A Haunting in Venice
Another delightful murder-mystery from Agatha Christie and Kenneth Branagh's Hercule Poirot, this time taking a turn into the macabre as a seance becomes slaughterhouse.
“A Haunting in Venice” marks Kenneth Branagh’s third turn as Belgian detective Hercule Poirot in a film adaptation of an Agatha Christie work that he also directed. It’s old hat to him now, and to us, familiar with his incessant needling sort of investigation, invariably sifting through a haystack of confusing clues to pinpoint the needle and discover the murderer.
There’s always one… sometimes more than.
“A Haunting in Venice” is another delightful murder-mystery, even as we know where things will end up. In this case, things take a turn toward the macabre as Poirot is invited to an elaborate seance to commune with the dead, his presence demanded to reveal the medium as a fraud.
But then a murder takes place… of course! Poirot and the other guests are locked into the mansion, er, palazzo, as he interrogates each suspect and reveals their blackest secrets. More bodies pile up, until the mystery is solved before dawn.
Tina Fey turns up as an Agatha Christie stand-in, Ariadne Oliver, a mystery novelist and old friend who based her most famous character upon Poirot. After 30 successful novels the last three have been critical and commercial duds, and she recruits Poirot to the seance because she thinks he can unlock the puzzle and provide fodder for her next book.
Poirot insists he is now retired in Venice circa 1947, stubbornly refusing all entreaties for new cases. He even has Vitale (Riccardo Scamarcio), a retired Italian police detective, working as his bodyguard to keep the hoi polloi at bay.
Michelle Yeoh plays the medium, Mrs. Richards, who seems very sure of herself and takes great delight in taunting Poirot that he won’t be able to uncover her fraudulent ways, because she’s the real deal. Certainly her seance seems authentic, complete with little-girl voices, windows flying open, spinning in circles and other episodes that even the Belgian sleuth is initially challenged to contest.
The events take place on Halloween in a Venician palazzo that is supposed to be haunted after orphaned children were locked in there to die long ago. The current owner, opera soprano Rowena Drake (Kelly Reilly), is still in mourning over the death of her teen daughter, Alicia (Rowan Robinson), a year earlier, an apparent suicide after she threw herself from the third floor. She harbors her suspicions and hopes the seance will reveal the truth of her death.
The cast is filled out with various other figures who all become suspects. First one, then another, seems the most likely culprit. Seemingly everyone has some kind of dastardly deeds in their past.
They include Dr.

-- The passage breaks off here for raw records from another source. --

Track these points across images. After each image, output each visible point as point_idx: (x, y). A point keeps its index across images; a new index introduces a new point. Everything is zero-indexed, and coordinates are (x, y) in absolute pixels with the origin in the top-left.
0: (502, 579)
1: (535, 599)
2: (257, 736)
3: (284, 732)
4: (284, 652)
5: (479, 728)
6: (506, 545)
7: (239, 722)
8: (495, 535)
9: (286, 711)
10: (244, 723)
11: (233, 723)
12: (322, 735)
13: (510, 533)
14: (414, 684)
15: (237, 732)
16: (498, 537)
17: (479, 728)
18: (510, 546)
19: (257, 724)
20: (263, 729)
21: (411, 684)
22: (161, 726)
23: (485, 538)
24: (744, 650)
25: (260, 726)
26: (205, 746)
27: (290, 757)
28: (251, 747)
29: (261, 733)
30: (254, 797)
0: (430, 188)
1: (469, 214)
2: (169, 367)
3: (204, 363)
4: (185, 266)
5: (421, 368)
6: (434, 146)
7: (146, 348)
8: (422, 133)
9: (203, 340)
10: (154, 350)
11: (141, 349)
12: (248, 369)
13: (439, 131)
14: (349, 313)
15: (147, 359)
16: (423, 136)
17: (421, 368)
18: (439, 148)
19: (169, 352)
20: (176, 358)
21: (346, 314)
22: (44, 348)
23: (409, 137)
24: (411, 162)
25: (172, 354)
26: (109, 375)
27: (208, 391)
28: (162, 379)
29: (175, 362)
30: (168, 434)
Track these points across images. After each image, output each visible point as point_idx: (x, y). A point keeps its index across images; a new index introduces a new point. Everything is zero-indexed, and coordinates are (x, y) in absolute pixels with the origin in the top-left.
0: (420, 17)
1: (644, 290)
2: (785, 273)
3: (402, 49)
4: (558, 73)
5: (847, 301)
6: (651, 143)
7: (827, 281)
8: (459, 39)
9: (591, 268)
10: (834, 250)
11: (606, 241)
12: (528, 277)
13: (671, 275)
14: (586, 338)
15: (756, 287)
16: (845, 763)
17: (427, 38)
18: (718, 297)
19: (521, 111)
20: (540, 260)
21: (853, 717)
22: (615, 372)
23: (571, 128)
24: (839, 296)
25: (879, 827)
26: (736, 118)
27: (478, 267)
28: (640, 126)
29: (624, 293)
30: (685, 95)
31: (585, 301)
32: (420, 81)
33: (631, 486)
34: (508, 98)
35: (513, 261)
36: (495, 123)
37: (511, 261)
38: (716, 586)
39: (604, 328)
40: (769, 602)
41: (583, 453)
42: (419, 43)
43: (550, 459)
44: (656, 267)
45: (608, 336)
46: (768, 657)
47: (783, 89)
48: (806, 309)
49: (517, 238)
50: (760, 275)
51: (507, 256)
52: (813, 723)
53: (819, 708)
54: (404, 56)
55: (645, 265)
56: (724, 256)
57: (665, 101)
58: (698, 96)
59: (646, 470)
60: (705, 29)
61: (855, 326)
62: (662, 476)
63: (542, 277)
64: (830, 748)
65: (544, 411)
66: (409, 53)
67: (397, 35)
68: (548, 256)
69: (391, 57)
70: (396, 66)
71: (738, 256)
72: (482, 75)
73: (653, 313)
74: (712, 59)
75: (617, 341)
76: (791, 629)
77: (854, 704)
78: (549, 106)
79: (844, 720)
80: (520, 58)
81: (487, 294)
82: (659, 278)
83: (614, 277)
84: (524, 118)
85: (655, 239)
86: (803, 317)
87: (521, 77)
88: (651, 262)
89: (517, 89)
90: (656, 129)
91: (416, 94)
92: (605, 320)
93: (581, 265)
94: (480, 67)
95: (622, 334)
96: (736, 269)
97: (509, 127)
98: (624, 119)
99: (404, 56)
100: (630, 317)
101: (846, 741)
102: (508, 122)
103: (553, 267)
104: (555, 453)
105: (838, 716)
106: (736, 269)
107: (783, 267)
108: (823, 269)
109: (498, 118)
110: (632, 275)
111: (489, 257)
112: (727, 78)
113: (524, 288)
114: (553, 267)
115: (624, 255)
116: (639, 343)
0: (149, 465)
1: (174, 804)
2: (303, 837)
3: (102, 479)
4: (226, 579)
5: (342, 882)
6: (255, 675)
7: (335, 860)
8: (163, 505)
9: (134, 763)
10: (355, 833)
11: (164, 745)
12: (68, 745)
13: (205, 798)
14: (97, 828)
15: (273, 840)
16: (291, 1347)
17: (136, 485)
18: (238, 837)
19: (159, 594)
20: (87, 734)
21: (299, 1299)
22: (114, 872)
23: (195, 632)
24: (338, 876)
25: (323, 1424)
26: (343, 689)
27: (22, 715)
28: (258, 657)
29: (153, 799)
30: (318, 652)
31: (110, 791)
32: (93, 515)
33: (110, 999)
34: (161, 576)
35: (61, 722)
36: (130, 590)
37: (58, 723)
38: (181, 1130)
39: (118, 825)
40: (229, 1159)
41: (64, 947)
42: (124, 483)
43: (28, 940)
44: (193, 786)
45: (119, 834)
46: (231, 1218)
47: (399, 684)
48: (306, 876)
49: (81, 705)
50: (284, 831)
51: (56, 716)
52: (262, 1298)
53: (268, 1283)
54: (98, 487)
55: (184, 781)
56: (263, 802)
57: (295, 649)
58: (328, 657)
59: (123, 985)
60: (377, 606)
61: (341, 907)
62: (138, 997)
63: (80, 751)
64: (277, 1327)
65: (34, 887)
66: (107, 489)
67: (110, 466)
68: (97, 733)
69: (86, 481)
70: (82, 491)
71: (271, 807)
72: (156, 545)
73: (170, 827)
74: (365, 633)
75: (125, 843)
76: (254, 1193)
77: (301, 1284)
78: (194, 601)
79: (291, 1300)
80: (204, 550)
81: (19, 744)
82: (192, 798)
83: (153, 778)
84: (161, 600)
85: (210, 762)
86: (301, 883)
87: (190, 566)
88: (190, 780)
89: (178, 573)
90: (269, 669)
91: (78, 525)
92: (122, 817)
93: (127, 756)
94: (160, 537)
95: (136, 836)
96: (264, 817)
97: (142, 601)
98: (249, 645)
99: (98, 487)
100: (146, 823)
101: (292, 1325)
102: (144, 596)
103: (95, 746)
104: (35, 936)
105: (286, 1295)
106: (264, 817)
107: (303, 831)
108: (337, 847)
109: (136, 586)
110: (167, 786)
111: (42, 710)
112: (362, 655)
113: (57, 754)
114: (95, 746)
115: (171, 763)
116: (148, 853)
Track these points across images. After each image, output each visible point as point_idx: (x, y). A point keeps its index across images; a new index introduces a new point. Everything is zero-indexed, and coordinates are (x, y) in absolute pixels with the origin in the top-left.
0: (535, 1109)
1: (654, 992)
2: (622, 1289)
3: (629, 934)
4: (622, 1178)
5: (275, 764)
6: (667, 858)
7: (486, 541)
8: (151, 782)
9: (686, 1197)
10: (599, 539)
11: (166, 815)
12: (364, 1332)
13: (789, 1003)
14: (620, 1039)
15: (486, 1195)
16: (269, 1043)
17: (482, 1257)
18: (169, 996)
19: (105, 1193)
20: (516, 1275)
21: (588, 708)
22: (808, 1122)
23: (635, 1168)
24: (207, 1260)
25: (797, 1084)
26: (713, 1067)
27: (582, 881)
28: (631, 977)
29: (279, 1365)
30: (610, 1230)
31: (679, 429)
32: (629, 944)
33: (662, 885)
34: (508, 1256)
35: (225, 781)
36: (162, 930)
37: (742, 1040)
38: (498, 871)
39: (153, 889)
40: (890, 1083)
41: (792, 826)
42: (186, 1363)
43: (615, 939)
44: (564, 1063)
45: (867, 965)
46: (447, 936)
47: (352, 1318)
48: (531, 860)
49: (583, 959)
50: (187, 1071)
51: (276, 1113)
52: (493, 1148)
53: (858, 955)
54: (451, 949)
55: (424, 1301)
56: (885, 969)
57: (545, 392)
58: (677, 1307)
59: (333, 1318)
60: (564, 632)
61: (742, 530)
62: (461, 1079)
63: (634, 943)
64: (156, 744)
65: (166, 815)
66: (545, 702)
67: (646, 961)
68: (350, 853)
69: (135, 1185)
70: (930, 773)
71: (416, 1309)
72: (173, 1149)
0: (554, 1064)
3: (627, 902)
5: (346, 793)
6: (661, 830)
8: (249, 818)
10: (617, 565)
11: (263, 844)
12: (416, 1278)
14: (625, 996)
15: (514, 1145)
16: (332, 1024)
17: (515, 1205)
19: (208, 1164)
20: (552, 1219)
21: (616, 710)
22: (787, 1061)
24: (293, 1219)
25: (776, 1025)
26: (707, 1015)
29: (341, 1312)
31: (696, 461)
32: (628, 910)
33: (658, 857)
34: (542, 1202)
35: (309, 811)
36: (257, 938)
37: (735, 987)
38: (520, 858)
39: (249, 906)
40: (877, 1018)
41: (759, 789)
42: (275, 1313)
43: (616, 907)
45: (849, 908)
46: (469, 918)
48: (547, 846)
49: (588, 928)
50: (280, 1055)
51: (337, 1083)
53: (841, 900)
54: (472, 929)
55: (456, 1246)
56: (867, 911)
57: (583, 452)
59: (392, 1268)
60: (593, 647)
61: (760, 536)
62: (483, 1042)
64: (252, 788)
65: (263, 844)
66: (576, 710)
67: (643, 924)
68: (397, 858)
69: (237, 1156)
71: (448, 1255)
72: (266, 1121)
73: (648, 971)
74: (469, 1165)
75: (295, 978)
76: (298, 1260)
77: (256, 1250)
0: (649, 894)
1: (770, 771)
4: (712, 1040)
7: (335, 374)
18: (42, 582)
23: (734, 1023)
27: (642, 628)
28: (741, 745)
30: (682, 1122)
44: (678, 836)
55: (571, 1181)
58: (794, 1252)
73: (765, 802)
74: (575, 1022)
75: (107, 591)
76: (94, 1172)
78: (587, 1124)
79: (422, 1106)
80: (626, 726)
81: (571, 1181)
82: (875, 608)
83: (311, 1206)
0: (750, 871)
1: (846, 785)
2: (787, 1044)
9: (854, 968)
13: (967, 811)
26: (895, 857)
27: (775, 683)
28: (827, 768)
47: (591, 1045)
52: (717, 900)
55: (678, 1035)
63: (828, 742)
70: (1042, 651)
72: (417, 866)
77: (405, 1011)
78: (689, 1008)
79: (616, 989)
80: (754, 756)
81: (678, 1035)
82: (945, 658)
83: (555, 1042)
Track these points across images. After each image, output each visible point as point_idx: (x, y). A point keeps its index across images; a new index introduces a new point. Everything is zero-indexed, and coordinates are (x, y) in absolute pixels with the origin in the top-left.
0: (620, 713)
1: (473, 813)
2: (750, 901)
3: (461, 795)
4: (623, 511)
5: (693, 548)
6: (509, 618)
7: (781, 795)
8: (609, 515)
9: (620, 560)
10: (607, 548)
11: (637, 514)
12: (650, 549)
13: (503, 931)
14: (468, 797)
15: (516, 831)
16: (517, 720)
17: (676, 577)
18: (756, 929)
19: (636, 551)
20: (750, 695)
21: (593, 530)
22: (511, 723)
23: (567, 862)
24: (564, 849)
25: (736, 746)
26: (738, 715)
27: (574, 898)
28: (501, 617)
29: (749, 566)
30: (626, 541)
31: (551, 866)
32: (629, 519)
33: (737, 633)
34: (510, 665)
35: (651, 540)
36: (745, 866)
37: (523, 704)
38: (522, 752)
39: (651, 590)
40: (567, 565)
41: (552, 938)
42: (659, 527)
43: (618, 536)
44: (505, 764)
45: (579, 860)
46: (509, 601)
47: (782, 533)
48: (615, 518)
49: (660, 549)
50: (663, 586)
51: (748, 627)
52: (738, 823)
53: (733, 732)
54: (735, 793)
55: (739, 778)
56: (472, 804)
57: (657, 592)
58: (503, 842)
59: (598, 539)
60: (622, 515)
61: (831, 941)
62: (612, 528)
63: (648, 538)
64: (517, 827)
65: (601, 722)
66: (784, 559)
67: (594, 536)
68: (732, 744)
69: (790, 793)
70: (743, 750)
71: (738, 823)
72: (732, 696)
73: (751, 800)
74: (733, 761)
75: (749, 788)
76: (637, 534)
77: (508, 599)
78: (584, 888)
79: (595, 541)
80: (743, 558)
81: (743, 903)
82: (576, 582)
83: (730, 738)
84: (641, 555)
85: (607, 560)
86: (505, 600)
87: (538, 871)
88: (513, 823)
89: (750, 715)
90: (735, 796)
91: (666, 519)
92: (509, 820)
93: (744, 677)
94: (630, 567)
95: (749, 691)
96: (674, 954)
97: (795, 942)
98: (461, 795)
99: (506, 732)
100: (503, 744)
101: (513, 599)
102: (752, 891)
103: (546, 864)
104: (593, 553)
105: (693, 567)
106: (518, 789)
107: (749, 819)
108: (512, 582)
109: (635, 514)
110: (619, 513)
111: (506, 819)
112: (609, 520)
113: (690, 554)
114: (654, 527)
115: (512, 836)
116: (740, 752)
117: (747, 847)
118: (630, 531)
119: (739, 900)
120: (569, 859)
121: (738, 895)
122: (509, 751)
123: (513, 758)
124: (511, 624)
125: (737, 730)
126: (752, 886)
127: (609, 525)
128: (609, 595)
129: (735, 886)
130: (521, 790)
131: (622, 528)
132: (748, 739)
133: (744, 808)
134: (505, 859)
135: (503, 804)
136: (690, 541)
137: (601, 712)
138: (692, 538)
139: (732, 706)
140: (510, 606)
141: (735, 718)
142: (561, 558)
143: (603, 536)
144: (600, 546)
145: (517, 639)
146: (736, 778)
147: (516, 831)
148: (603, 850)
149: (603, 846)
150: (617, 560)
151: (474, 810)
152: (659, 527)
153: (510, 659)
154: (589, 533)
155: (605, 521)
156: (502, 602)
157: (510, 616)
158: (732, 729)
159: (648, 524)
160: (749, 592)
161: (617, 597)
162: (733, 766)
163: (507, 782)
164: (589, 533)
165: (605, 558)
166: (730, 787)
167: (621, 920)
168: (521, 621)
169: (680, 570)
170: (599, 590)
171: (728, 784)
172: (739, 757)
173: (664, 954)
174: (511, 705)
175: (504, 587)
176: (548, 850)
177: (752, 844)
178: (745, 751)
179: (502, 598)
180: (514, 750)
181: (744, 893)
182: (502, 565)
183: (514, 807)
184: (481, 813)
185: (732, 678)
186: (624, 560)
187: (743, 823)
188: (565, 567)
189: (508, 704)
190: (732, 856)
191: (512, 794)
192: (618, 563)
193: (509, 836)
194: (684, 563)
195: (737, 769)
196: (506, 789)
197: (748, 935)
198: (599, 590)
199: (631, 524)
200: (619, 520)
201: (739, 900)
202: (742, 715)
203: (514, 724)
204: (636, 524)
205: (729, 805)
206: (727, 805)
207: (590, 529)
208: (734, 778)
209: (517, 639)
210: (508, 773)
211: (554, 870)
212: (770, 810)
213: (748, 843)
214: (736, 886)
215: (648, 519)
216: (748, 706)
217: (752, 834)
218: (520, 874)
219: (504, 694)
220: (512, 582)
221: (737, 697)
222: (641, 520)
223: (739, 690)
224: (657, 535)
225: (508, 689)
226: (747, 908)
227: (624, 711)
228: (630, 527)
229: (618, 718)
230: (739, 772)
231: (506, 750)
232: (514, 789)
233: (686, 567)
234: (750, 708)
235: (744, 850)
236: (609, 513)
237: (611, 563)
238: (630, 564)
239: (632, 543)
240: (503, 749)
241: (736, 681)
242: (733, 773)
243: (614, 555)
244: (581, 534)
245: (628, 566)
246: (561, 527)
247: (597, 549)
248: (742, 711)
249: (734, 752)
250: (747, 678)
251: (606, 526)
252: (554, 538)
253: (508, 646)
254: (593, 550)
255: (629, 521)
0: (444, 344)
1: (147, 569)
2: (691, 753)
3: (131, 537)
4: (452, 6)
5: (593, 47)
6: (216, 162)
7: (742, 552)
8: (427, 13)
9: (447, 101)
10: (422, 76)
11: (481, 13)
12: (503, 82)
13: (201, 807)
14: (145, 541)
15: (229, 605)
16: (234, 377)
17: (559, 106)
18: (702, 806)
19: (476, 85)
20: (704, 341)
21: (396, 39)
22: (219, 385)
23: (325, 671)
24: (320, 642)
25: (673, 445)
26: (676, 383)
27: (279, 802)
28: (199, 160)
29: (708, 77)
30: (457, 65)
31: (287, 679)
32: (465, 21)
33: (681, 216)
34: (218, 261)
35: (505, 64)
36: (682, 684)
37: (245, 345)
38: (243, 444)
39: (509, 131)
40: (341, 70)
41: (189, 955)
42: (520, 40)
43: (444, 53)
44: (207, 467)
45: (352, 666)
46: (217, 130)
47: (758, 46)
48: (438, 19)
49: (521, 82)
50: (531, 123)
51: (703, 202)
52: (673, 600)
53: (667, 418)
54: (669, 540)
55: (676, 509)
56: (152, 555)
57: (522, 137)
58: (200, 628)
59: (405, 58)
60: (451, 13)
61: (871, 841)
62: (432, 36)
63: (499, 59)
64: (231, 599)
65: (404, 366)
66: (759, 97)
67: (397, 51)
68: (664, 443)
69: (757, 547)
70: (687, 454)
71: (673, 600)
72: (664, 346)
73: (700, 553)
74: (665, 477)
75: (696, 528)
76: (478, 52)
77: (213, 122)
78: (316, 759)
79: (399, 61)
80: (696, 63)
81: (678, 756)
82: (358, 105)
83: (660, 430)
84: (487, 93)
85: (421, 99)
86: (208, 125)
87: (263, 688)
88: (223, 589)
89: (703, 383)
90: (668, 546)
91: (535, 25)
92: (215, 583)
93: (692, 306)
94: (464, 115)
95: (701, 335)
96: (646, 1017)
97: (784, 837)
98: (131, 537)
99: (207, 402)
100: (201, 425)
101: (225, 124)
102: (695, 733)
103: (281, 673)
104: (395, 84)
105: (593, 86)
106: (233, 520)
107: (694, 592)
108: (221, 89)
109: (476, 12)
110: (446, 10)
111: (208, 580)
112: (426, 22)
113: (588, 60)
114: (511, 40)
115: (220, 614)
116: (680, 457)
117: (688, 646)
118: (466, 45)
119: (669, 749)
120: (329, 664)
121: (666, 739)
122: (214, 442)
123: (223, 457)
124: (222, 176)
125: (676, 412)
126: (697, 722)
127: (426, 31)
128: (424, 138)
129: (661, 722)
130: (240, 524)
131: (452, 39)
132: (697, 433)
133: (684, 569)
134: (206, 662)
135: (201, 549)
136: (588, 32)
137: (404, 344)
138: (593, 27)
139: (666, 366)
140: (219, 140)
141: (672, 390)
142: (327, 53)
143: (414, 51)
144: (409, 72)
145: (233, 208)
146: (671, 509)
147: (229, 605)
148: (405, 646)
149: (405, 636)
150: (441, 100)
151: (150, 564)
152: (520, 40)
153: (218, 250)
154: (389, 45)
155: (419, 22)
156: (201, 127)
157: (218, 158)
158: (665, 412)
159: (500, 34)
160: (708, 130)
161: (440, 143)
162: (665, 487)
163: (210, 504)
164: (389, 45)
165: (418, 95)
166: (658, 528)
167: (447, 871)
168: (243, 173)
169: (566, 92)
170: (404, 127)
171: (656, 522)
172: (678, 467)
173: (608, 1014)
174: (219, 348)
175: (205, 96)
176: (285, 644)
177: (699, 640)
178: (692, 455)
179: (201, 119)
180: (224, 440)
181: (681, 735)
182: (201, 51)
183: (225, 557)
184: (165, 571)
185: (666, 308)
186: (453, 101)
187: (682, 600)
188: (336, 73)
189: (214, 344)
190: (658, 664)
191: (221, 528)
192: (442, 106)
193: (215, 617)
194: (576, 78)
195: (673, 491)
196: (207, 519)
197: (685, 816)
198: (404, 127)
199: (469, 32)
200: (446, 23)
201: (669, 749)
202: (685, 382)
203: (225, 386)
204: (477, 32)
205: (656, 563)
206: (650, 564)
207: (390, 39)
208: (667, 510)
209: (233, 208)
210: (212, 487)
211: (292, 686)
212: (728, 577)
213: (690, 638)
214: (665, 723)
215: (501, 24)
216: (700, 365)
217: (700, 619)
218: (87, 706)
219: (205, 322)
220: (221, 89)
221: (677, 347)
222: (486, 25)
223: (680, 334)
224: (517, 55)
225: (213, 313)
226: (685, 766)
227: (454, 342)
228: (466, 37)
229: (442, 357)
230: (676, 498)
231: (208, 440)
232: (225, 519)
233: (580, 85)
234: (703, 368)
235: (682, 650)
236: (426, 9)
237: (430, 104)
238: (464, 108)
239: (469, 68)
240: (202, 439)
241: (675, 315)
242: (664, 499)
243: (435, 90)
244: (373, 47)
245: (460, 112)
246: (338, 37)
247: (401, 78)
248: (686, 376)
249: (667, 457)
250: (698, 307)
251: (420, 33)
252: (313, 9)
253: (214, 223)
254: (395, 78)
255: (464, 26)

Leslie Ferrier (Jamie Dornan), who attended to Rowena’s daughter before he died and suffers from PTSD from the war. He also has a son, Leopold (Jude Hill), who’s very bookish and creepy. Olga (Camille Cottin), the family servant, is the most ardent believer that the ghosts haunting the house are real. Alicia’s former fiance (Dylan Corbett-Bader), an arrogant chef, is the unexpected guest who rubs everybody the wrong way and sows conflict. Mrs. Richards has a pair of sibling assistants (Ali Khan and Emma Laird) with a war-torn background.
Of course, Poirot does not dismiss his allies, Ariadne and Vitale, from all suspicion, since his power — and his curse — is applying his methodical intellect to pierce all hidden truths, even ones he’d rather not know.
The storytelling is fast-paced and gripping, pausing here and there for some reflections on Poirot’s own haunted past. He even sees visions of the dead girl, hears mournful singing in some dim corner of the palazzo and other things his doubting mind cannot explain. Is it possible the supernatural is truly behind these deaths?
“A Haunting in Venice” is a moody and entertaining flick, a showcase for Branagh as both director and star. He really seems to enjoy embodying this character, fussy and self-aware, a man who cannot escape himself no matter where the latest case takes him.
There’s no mystery about how things will finish, but there are plenty of surprises and sumptuous interludes along the way.